**WHAT IS EXPECTED:** Pull out each line below that includes the word "Battery".
───── DATA EXTRACTS ─────
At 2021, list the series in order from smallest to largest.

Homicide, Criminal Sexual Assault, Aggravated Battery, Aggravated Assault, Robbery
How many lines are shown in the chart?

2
─────
───── DATA EXTRACTS ─────
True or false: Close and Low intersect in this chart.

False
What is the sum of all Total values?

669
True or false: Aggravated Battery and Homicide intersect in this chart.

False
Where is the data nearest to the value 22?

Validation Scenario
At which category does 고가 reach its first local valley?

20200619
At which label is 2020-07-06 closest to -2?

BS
─────
───── DATA EXTRACTS ─────
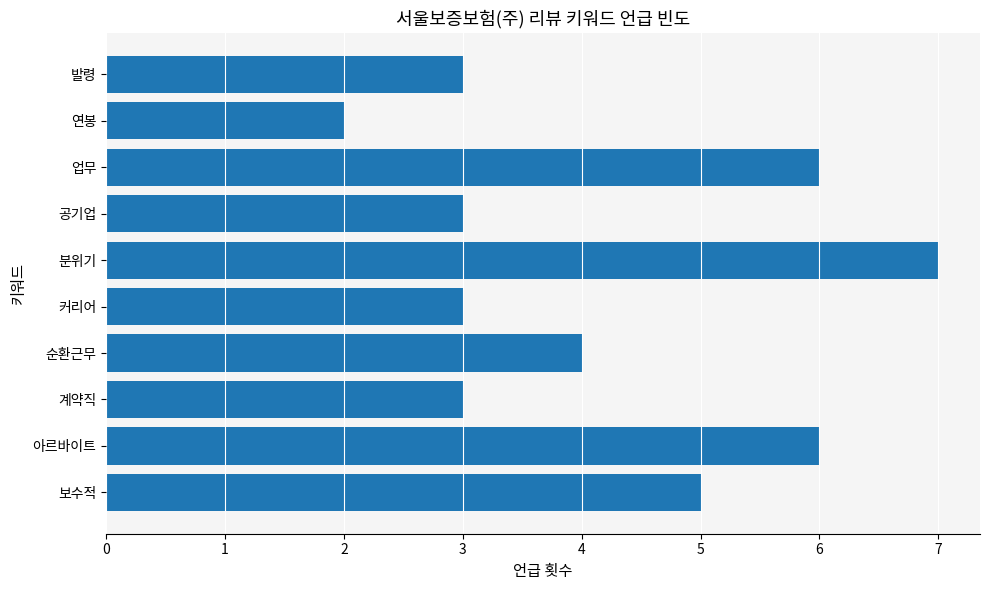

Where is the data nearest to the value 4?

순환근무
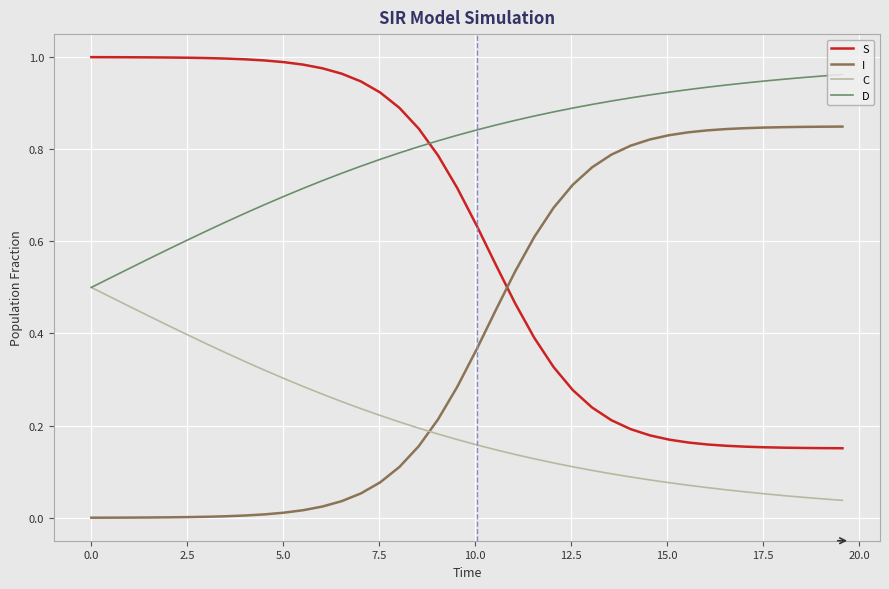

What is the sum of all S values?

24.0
─────
**RESPONSE TO THE TASK:**
Homicide, Criminal Sexual Assault, Aggravated Battery, Aggravated Assault, Robbery
True or false: Aggravated Battery and Homicide intersect in this chart.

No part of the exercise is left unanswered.